◆ **WHAT YOU NEED TO DO**: Which of the lines below include "dataNodesWithoutIdentifier"? Each one should be copied out.

◆ **RECORD EXCERPTS**:

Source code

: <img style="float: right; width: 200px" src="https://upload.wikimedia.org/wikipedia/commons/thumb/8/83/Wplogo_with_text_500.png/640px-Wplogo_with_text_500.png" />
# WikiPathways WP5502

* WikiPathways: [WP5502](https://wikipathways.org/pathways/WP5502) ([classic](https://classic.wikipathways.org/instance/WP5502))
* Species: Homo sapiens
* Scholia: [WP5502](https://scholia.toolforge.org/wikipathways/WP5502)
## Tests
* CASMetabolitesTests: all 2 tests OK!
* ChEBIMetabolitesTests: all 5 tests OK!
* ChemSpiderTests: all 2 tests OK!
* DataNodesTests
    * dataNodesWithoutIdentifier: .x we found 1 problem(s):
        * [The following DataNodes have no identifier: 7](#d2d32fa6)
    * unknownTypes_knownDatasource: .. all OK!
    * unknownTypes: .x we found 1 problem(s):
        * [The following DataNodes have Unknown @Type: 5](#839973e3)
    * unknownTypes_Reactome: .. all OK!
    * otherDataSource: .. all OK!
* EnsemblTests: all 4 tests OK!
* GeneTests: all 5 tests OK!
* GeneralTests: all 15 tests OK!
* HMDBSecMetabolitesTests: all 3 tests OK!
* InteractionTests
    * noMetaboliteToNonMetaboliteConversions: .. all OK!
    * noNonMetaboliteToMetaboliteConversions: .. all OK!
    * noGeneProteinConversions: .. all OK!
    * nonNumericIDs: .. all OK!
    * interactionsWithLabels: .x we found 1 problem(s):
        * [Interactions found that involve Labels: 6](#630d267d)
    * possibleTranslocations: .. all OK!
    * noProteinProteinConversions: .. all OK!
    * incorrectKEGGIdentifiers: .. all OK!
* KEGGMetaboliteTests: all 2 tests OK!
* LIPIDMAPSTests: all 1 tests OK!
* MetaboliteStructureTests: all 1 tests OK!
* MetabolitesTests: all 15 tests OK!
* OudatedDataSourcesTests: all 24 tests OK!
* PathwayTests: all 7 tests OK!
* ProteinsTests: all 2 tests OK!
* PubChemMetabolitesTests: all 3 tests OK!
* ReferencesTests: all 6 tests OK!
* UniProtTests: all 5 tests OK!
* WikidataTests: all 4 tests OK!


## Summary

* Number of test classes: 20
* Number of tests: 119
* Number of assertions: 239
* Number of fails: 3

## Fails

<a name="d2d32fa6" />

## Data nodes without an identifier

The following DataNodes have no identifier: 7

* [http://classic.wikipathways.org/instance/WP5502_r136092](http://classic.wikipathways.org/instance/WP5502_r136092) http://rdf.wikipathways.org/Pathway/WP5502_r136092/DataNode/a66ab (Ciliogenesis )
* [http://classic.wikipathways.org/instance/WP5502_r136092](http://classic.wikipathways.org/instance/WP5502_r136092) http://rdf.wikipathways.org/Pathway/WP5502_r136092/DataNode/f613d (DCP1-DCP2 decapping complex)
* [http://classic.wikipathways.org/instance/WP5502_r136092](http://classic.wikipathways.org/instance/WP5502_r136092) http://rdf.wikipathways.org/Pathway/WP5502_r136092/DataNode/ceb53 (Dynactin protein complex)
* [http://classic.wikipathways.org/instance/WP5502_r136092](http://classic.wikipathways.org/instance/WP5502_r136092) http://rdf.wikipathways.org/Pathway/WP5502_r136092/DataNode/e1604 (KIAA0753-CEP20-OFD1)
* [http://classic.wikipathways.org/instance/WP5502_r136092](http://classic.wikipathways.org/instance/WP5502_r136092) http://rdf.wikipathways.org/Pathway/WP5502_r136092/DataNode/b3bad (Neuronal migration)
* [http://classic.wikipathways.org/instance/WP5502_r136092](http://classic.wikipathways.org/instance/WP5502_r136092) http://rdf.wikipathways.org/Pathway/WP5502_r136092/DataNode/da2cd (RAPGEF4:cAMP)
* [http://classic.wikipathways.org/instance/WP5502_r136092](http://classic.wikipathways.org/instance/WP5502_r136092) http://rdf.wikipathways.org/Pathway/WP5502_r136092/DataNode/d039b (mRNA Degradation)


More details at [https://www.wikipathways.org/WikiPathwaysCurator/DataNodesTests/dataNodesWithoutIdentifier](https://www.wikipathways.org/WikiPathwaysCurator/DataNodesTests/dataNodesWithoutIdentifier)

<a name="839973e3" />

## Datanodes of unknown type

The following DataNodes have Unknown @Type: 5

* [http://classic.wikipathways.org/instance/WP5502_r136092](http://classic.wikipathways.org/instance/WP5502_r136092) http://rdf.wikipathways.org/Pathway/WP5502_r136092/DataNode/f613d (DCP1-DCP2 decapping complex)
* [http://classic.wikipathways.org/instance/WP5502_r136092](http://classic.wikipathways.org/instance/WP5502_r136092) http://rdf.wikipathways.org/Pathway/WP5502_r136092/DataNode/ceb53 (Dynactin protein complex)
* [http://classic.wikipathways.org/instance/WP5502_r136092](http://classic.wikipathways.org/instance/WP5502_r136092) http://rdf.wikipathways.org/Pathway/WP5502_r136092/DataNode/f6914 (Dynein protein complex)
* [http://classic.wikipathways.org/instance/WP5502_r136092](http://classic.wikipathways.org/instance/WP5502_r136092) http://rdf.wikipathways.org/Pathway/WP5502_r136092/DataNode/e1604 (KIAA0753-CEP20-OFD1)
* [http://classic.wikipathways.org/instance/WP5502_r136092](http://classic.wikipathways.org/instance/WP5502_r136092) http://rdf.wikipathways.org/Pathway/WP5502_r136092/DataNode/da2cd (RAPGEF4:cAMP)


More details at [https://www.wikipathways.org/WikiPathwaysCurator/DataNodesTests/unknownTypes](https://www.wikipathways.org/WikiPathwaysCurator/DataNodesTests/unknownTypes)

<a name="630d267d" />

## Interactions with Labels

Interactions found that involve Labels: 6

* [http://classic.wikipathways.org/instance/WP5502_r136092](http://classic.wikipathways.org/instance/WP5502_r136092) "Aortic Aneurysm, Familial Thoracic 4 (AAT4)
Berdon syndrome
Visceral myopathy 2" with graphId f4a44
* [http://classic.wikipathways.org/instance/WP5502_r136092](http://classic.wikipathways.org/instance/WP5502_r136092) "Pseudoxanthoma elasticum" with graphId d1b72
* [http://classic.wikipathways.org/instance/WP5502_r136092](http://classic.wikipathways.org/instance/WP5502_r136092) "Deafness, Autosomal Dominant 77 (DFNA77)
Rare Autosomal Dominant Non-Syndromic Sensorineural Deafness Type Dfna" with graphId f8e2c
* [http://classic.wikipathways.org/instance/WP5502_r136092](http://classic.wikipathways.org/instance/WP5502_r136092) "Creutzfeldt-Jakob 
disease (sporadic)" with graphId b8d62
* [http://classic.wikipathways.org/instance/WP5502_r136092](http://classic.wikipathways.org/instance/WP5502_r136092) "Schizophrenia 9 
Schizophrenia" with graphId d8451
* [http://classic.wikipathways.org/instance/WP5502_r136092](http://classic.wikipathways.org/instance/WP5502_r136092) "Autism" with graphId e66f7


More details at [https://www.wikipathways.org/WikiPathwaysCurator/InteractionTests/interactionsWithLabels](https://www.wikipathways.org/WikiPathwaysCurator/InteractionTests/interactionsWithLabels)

◆ **RESPONSE BELOW**:
    * dataNodesWithoutIdentifier: .x we found 1 problem(s):
More details at [https://www.wikipathways.org/WikiPathwaysCurator/DataNodesTests/dataNodesWithoutIdentifier](https://www.wikipathways.org/WikiPathwaysCurator/DataNodesTests/dataNodesWithoutIdentifier)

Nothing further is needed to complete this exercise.